- [Instructions for the task]: Can you turn the part of the items below that opens with the line containing "Petit déjeuner nature healthy pour Genetec" and closes with the line containing "地図を読み込み中..." into a numbered list, skipping blank lines and leaving the pictures out?

(Text extracted page by page)
+ + + + + + +
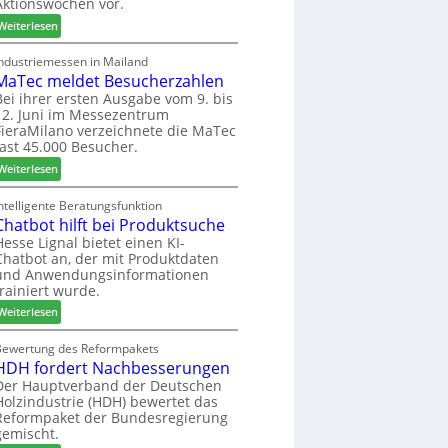
Aktionswochen vor.
l
n
f
o
f
ü
:
Weiterlesen
-
ü
h
W
F
r
r
e
Industriemessen in Mailand
r
P
MaTec meldet Besucherzahlen
e
C
ä
l
r
a
Bei ihrer ersten Ausgabe vom 9. bis
s
12. Juni im Messezentrum
a
r
FieraMilano verzeichnete die MaTec
e
n
e
fast 45.000 Besucher.
r
t
-
u
a
:
A
Weiterlesen
n
g
M
k
d
a
t
ntelligente Beratungsfunktion
-
Chatbot hilft bei Produktsuche
T
i
V
e
o
Hesse Lignal bietet einen KI-
Chatbot an, der mit Produktdaten
e
c
n
und Anwendungsinformationen
r
m
s
trainiert wurde.
b
e
w
i
:
l
Weiterlesen
o
n
C
d
c
d
h
e
Bewertung des Reformpakets
h
HDH fordert Nachbesserungen
e
a
t
e
r
t
B
Der Hauptverband der Deutschen
n
Holzindustrie (HDH) bewertet das
b
e
2
Reformpaket der Bundesregierung
o
s
0
gemischt.
t
u
2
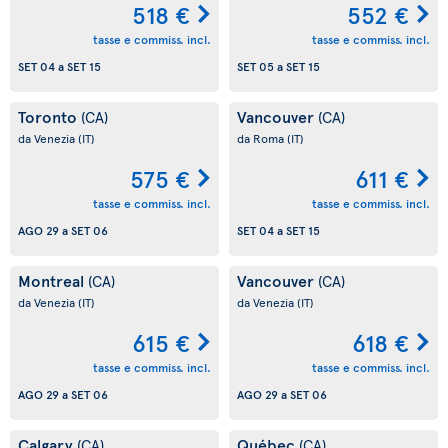
518 €
552 €
tasse e commiss. incl.
tasse e commiss. incl.
SET 04
a
SET 15
SET 05
a
SET 15
Toronto
Vancouver
(CA)
(CA)
da Venezia
(IT)
da Roma
(IT)
575 €
611 €
tasse e commiss. incl.
tasse e commiss. incl.
AGO 29
a
SET 06
SET 04
a
SET 15
Montreal
Vancouver
(CA)
(CA)
da Venezia
(IT)
da Venezia
(IT)
615 €
618 €
tasse e commiss. incl.
tasse e commiss. incl.
AGO 29
a
SET 06
AGO 29
a
SET 06
Calgary
Québec
(CA)
(CA)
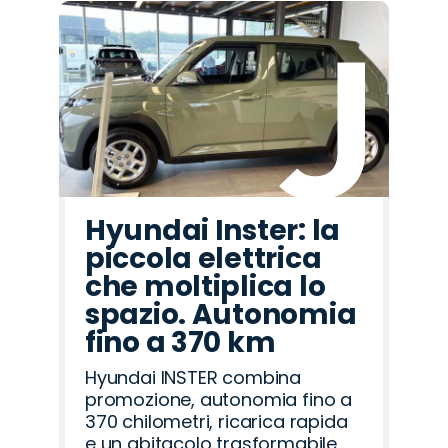
Hyundai Inster: la
piccola elettrica
che moltiplica lo
spazio. Autonomia
fino a 370 km
Hyundai INSTER combina
promozione, autonomia fino a
370 chilometri, ricarica rapida
e un abitacolo trasformabile,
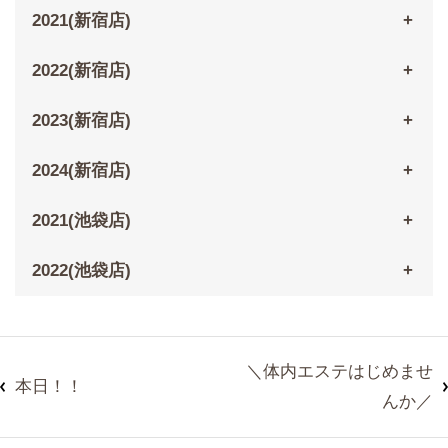
2021(新宿店)
2022(新宿店)
2023(新宿店)
2024(新宿店)
2021(池袋店)
2022(池袋店)
＼体内エステはじめませ
本日！！
んか／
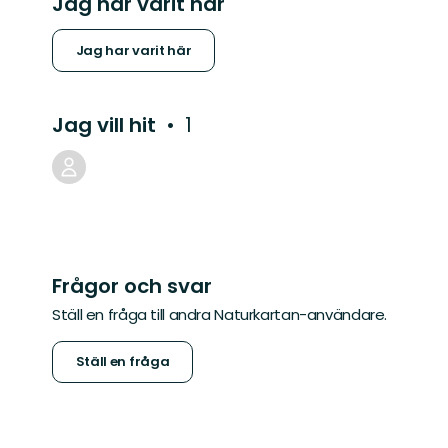
Jag har varit här
Jag har varit här
Jag vill hit
1
Frågor och svar
Ställ en fråga till andra Naturkartan-användare.
Ställ en fråga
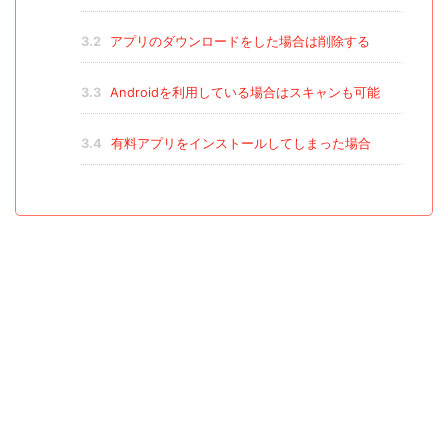
3.2
アプリのダウンロードをした場合は削除する
3.3
Androidを利用している場合はスキャンも可能
3.4
有料アプリをインストールしてしまった場合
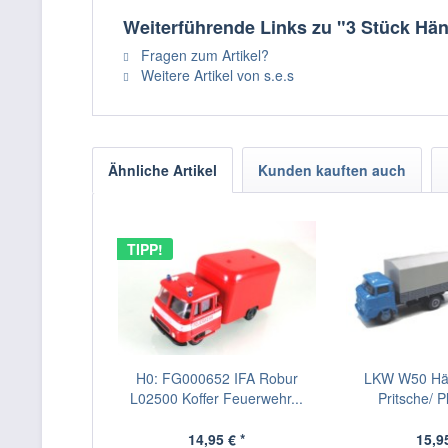
Weiterführende Links zu "3 Stück Hän
Fragen zum Artikel?
Weitere Artikel von s.e.s
Ähnliche Artikel
Kunden kauften auch
TIPP!
H0: FG000652 IFA Robur
LKW W50 Hä
L02500 Koffer Feuerwehr...
Pritsche/ 
14,95 € *
15,95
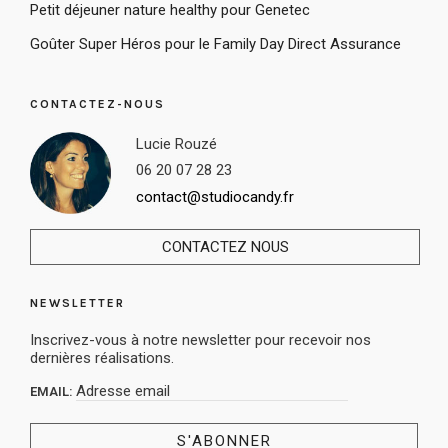
Petit déjeuner nature healthy pour Genetec
Goûter Super Héros pour le Family Day Direct Assurance
CONTACTEZ-NOUS
Lucie Rouzé
06 20 07 28 23
contact@studiocandy.fr
CONTACTEZ NOUS
NEWSLETTER
Inscrivez-vous à notre newsletter pour recevoir nos
dernières réalisations.
EMAIL:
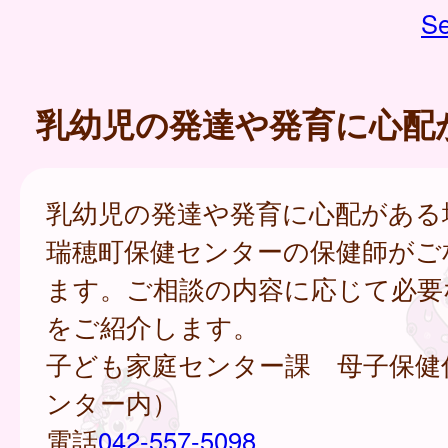
Se
乳幼児の発達や発育に心配
乳幼児の発達や発育に心配がある
瑞穂町保健センターの保健師がご
ます。ご相談の内容に応じて必要
をご紹介します。
子ども家庭センター課 母子保健
ンター内）
電話
042-557-5098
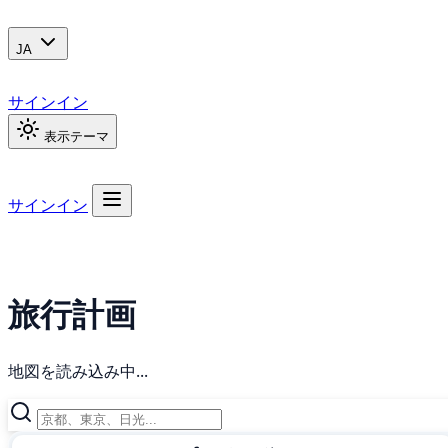
JA
サインイン
表示テーマ
サインイン
旅行計画
地図を読み込み中...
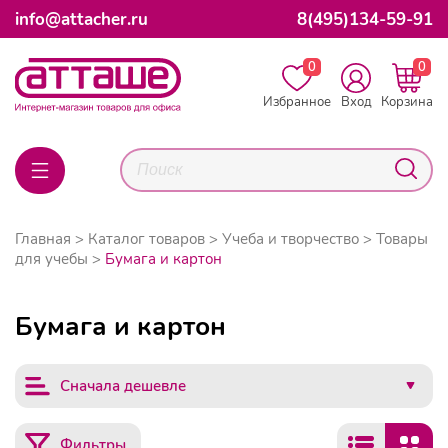
info@attacher.ru
8(495)134-59-91
0
0
Избранное
Вход
Корзина
Главная
Каталог товаров
Учеба и творчество
Товары
для учебы
Бумага и картон
Бумага и картон
Сначала дешевле
Фильтры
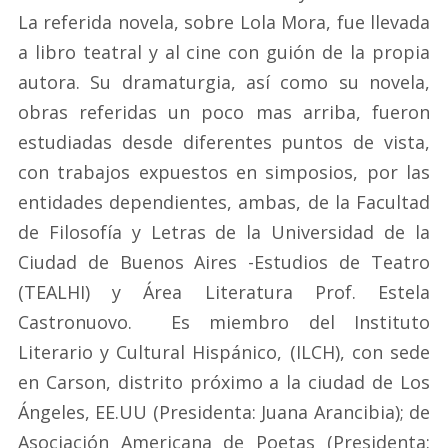
La referida novela, sobre Lola Mora, fue llevada
a libro teatral y al cine con guión de la propia
autora. Su dramaturgia, así como su novela,
obras referidas un poco mas arriba, fueron
estudiadas desde diferentes puntos de vista,
con trabajos expuestos en simposios, por las
entidades dependientes, ambas, de la Facultad
de Filosofía y Letras de la Universidad de la
Ciudad de Buenos Aires -Estudios de Teatro
(TEALHI) y Área Literatura Prof. Estela
Castronuovo. Es miembro del Instituto
Literario y Cultural Hispánico, (ILCH), con sede
en Carson, distrito próximo a la ciudad de Los
Ángeles, EE.UU (Presidenta: Juana Arancibia); de
Asociación Americana de Poetas (Presidenta:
+ + + + + + +
- [Result of the task]:
1. Petit déjeuner nature healthy pour Genetec
2. Goûter Super Héros pour le Family Day Direct Assurance
3. CONTACTEZ-NOUS
4. Lucie Rouzé
5. 06 20 07 28 23
6. contact@studiocandy.fr
7. CONTACTEZ NOUS
8. NEWSLETTER
9. Inscrivez-vous à notre newsletter pour recevoir nos
10. dernières réalisations.
11. EMAIL:
12. Se
13. 乳幼児の発達や発育に心配
14. 乳幼児の発達や発育に心配がある
15. 瑞穂町保健センターの保健師がご
16. ます。ご相談の内容に応じて必要
17. をご紹介します。
18. 子ども家庭センター課 母子保健
19. ンター内）
20. 電話
21. 042-557-5098
22. JA
23. サインイン
24. 表示テーマ
25. サインイン
26. 旅行計画
27. 地図を読み込み中...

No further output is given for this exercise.